Saved entries
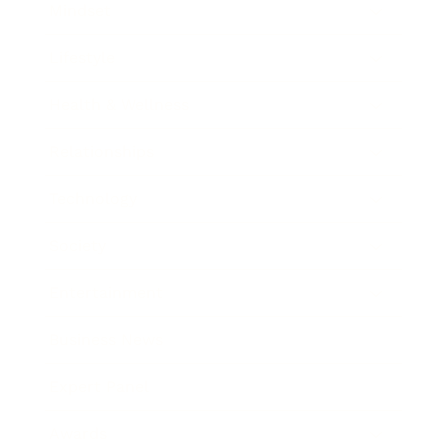
Mindset
Lifestyle
Health & Wellness
Relationships
Technology
Society
Entertainment
Business News
Expert Panel
Awards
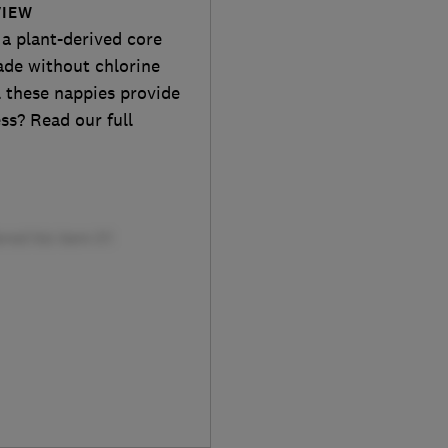
VIEW
a plant-derived core
ade without chlorine
ll these nappies provide
ss? Read our full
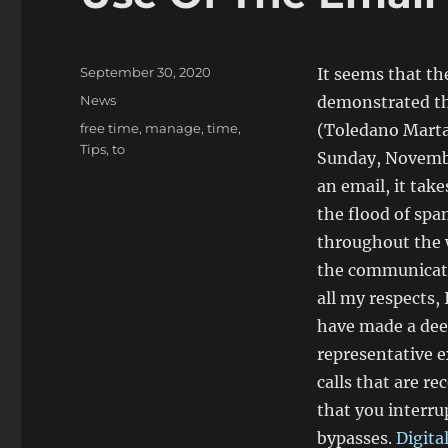
Posted
September 30, 2020
It seems that t
on
Categories
News
demonstrated tha
Tags
free time
,
manage
,
time
,
(Toledano Marta 
Tips
,
to
Sunday, Novembe
an email, it tak
the flood of sp
throughout the 
the communicatio
all my respects,
have made a deep
representative 
calls that are re
that you interrup
bypasses.
Digita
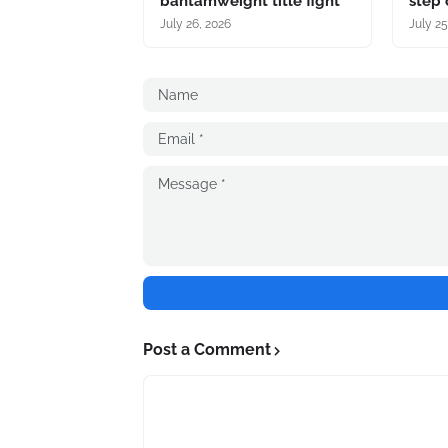
bantamweight title fight
step 
July 26, 2026
July 25
Post a Comment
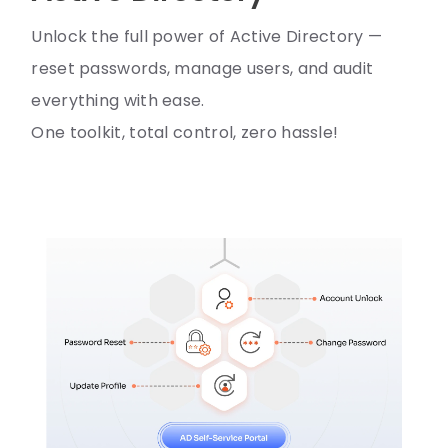
Unlock the full power of Active Directory —
reset passwords, manage users, and audit
everything with ease.
One toolkit, total control, zero hassle!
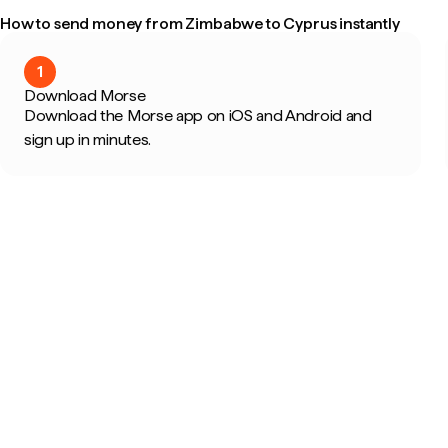
How to send money from Zimbabwe to Cyprus instantly
1
Download Morse
Download the Morse app on iOS and Android and
sign up in minutes.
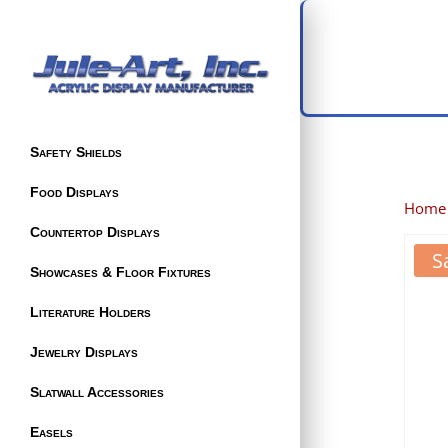
Safety Shields
Food Displays
Home
Countertop Displays
S
Showcases & Floor Fixtures
Literature Holders
Jewelry Displays
Slatwall Accessories
Easels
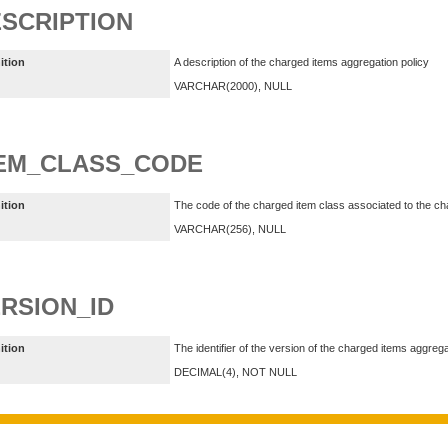
SCRIPTION
ition
A description of the charged items aggregation policy
VARCHAR(2000), NULL
TEM_CLASS_CODE
ition
The code of the charged item class associated to the ch
VARCHAR(256), NULL
RSION_ID
ition
The identifier of the version of the charged items aggrega
DECIMAL(4), NOT NULL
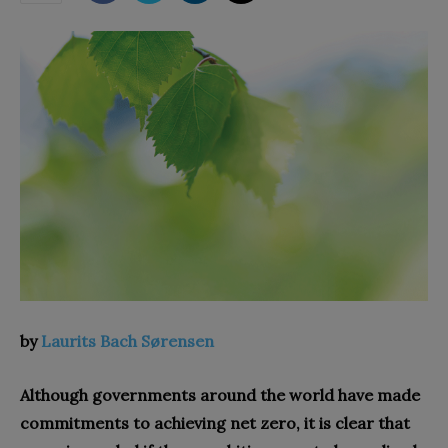
by
Laurits Bach Sørensen
Although governments around the world have made
commitments to achieving net zero, it is clear that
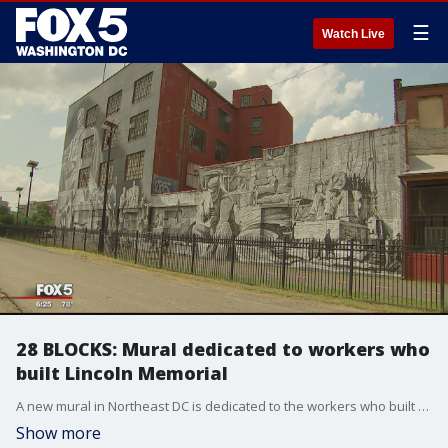
☰
Watch Live
28 BLOCKS: Mural dedicated to workers who
built Lincoln Memorial
A new mural in Northeast DC is dedicated to the workers who built the Lincoln Memorial.
Show more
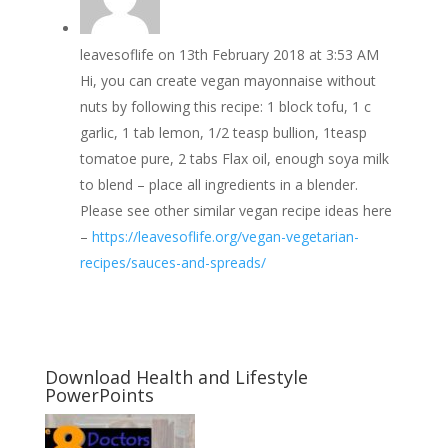
leavesoflife
on 13th February 2018 at 3:53 AM
Hi, you can create vegan mayonnaise without
nuts by following this recipe: 1 block tofu, 1 c
garlic, 1 tab lemon, 1/2 teasp bullion, 1teasp
tomatoe pure, 2 tabs Flax oil, enough soya milk
to blend – place all ingredients in a blender.
Please see other similar vegan recipe ideas here
–
https://leavesoflife.org/vegan-vegetarian-
recipes/sauces-and-spreads/
Download Health and Lifestyle
PowerPoints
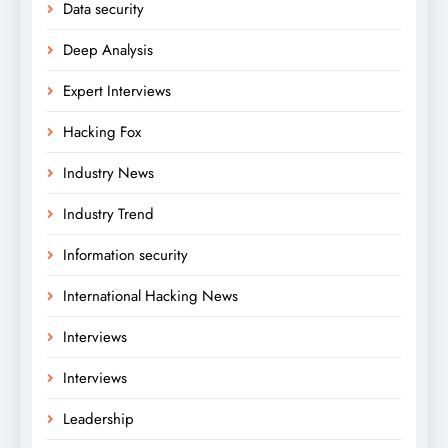
Data security
Deep Analysis
Expert Interviews
Hacking Fox
Industry News
Industry Trend
Information security
International Hacking News
Interviews
Interviews
Leadership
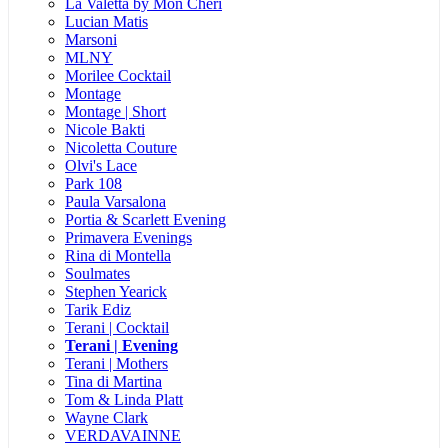
La Valetta by Mon Cheri
Lucian Matis
Marsoni
MLNY
Morilee Cocktail
Montage
Montage | Short
Nicole Bakti
Nicoletta Couture
Olvi's Lace
Park 108
Paula Varsalona
Portia & Scarlett Evening
Primavera Evenings
Rina di Montella
Soulmates
Stephen Yearick
Tarik Ediz
Terani | Cocktail
Terani | Evening
Terani | Mothers
Tina di Martina
Tom & Linda Platt
Wayne Clark
VERDAVAINNE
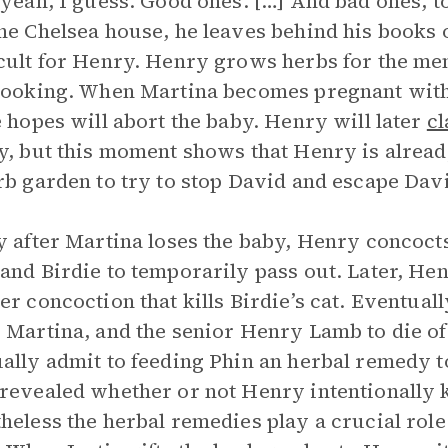
 yeah, I guess. Good ones. […] And bad ones, to
he Chelsea house, he leaves behind his books 
cult for Henry. Henry grows herbs for the me
cooking. When Martina becomes pregnant wit
e hopes will abort the baby. Henry will later
c
y, but this moment shows that Henry is alread
rb garden to try to stop David and escape Davi
y after Martina loses the baby, Henry concoct
and Birdie to temporarily pass out. Later, Hen
er concoction that kills Birdie’s cat. Eventual
 Martina, and the senior Henry Lamb to die of
ally admit to feeding Phin an herbal remedy t
revealed whether or not Henry intentionally kil
heless the herbal remedies play a crucial role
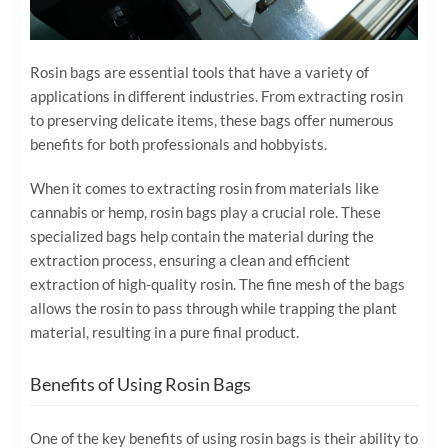
Rosin bags are essential tools that have a variety of
applications in different industries. From extracting rosin
to preserving delicate items, these bags offer numerous
benefits for both professionals and hobbyists.
When it comes to extracting rosin from materials like
cannabis or hemp, rosin bags play a crucial role. These
specialized bags help contain the material during the
extraction process, ensuring a clean and efficient
extraction of high-quality rosin. The fine mesh of the bags
allows the rosin to pass through while trapping the plant
material, resulting in a pure final product.
Benefits of Using Rosin Bags
One of the key benefits of using rosin bags is their ability to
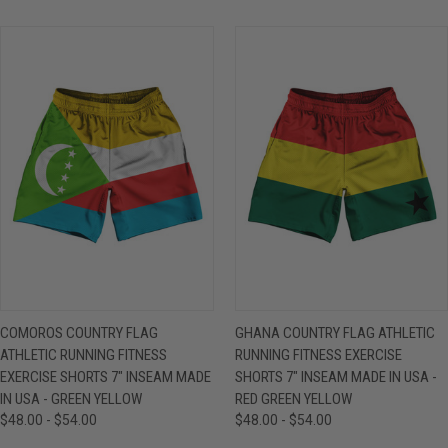
COMOROS COUNTRY FLAG
GHANA COUNTRY FLAG ATHLETIC
ATHLETIC RUNNING FITNESS
RUNNING FITNESS EXERCISE
EXERCISE SHORTS 7" INSEAM MADE
SHORTS 7" INSEAM MADE IN USA -
IN USA - GREEN YELLOW
RED GREEN YELLOW
$48.00 - $54.00
$48.00 - $54.00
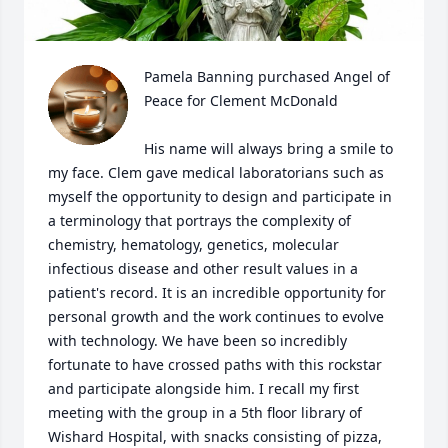
Pamela Banning purchased Angel of 
Peace for Clement McDonald

His name will always bring a smile to 
my face. Clem gave medical laboratorians such as 
myself the opportunity to design and participate in 
a terminology that portrays the complexity of 
chemistry, hematology, genetics, molecular 
infectious disease and other result values in a 
patient's record. It is an incredible opportunity for 
personal growth and the work continues to evolve 
with technology. We have been so incredibly 
fortunate to have crossed paths with this rockstar 
and participate alongside him. I recall my first 
meeting with the group in a 5th floor library of 
Wishard Hospital, with snacks consisting of pizza, 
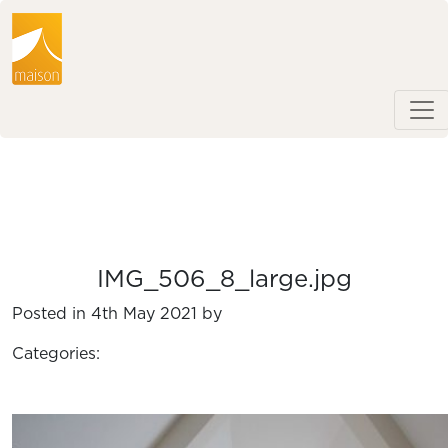
IMG_506_8_large.jpg
Posted in 4th May 2021 by
Categories:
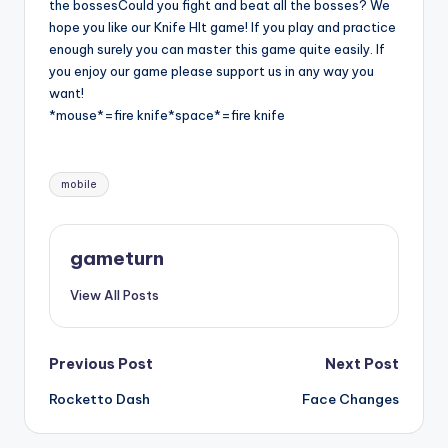
the bossesCould you fight and beat all the bosses? We
hope you like our Knife HIt game! If you play and practice
enough surely you can master this game quite easily. If
you enjoy our game please support us in any way you
want!
*mouse*=fire knife*space*=fire knife
Tags:
mobile
gameturn
View All Posts
Post
Previous Post
Next Post
Rocketto Dash
Face Changes
navigation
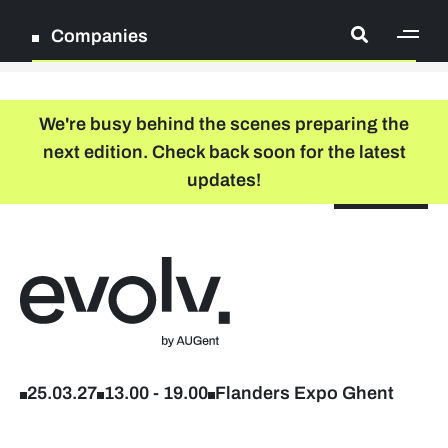
Companies
[ge
Log in
We're busy behind the scenes preparing the
next edition. Check back soon for the latest
Register
updates!
NL
EN
floor plan
search
Back to home
Participation packages
Company list
25.03.27
13.00
-
19.00
Flanders Expo Ghent
Lead sponsors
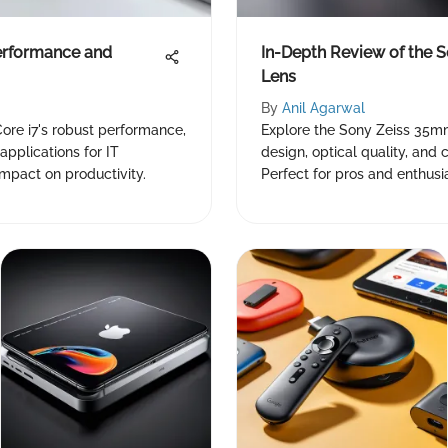
erformance and
In-Depth Review of the 
Lens
By
Anil Agarwal
ore i7's robust performance,
Explore the Sony Zeiss 35mm 
applications for IT
design, optical quality, and
impact on productivity.
Perfect for pros and enthusi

EXERCISE GOAL:
What is the number of lines in the records that contain "quality"? State that number alone.

EXERCISE SOLUTION:
2